▶ [Assignment]
Transcribe the data below word for word, leaving out the pictures.
###
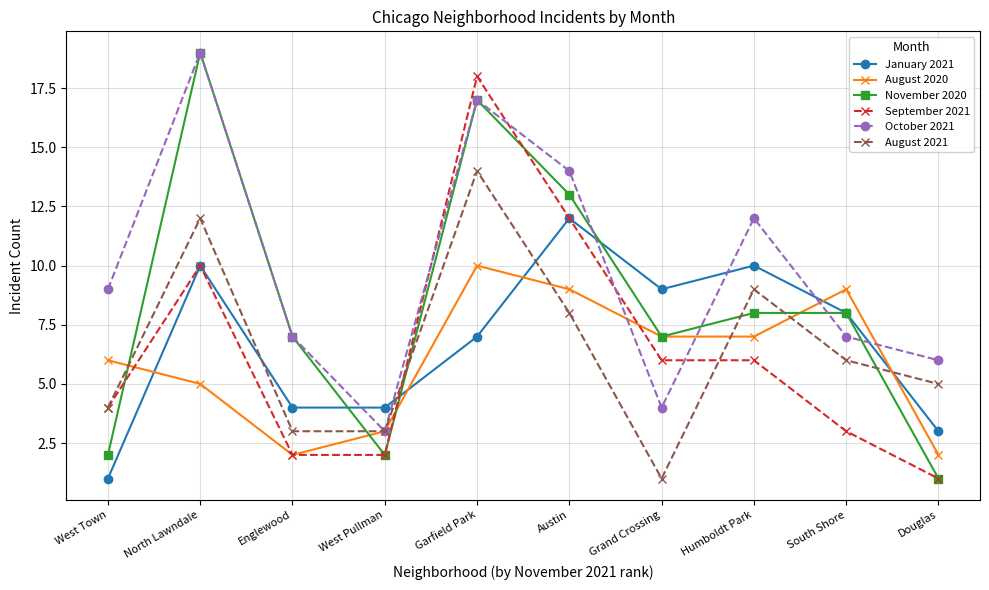

What is the label of the 8th point from the left?

Humboldt Park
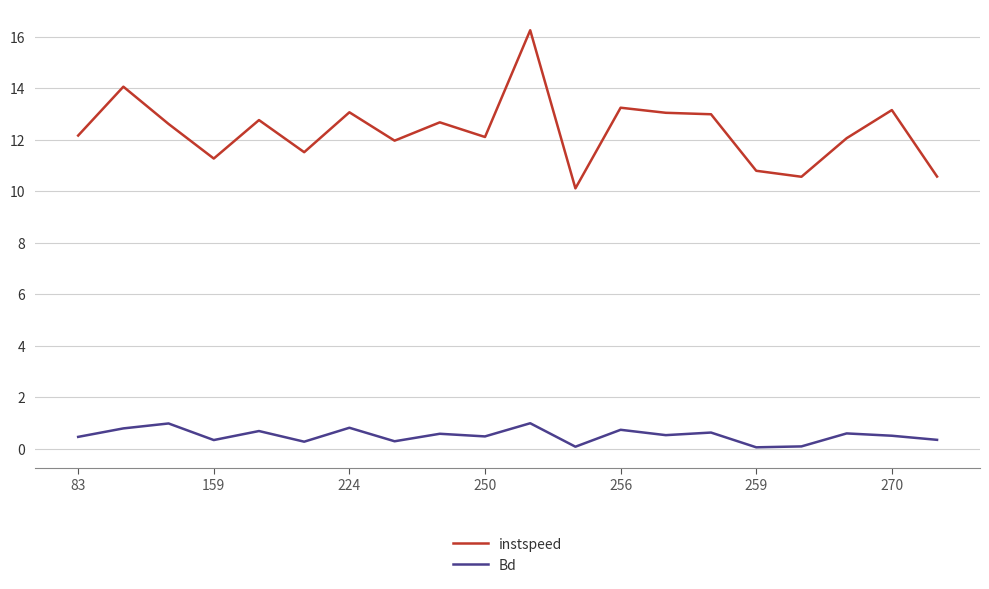

Which series has the largest total across all categories?

instspeed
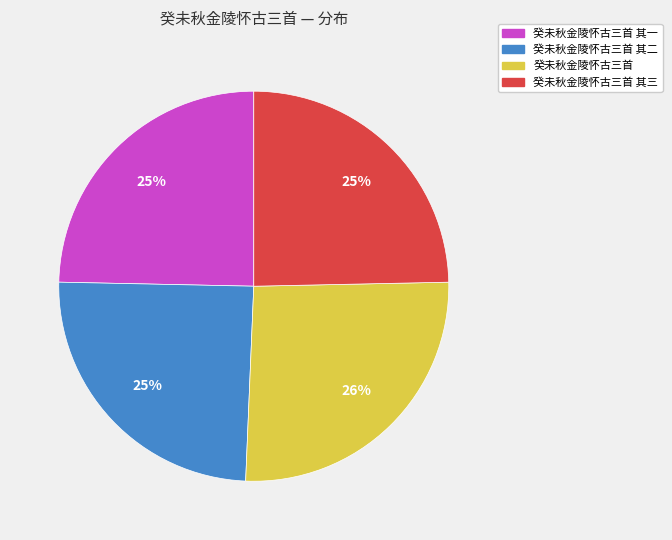

Which has a higher value, 癸未秋金陵怀古三首 其一 or 癸未秋金陵怀古三首?

癸未秋金陵怀古三首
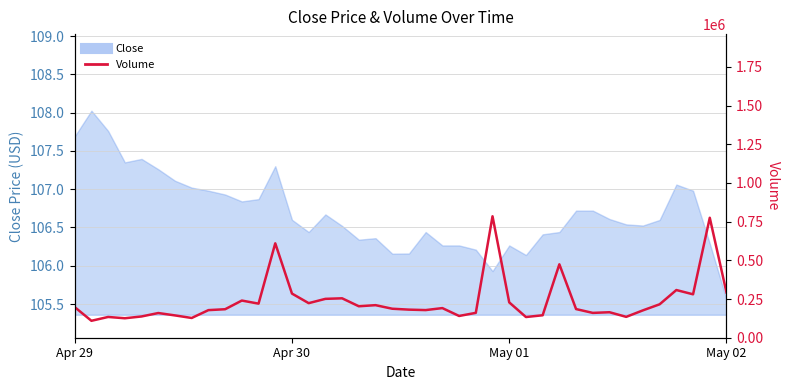

What is the greatest value displayed?

784741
###
▶ [Answer to this task]
What is the label of the 8th point from the left?

Humboldt Park

Which series has the largest total across all categories?

instspeed

Which has a higher value, 癸未秋金陵怀古三首 其一 or 癸未秋金陵怀古三首?

癸未秋金陵怀古三首

What is the greatest value displayed?

784741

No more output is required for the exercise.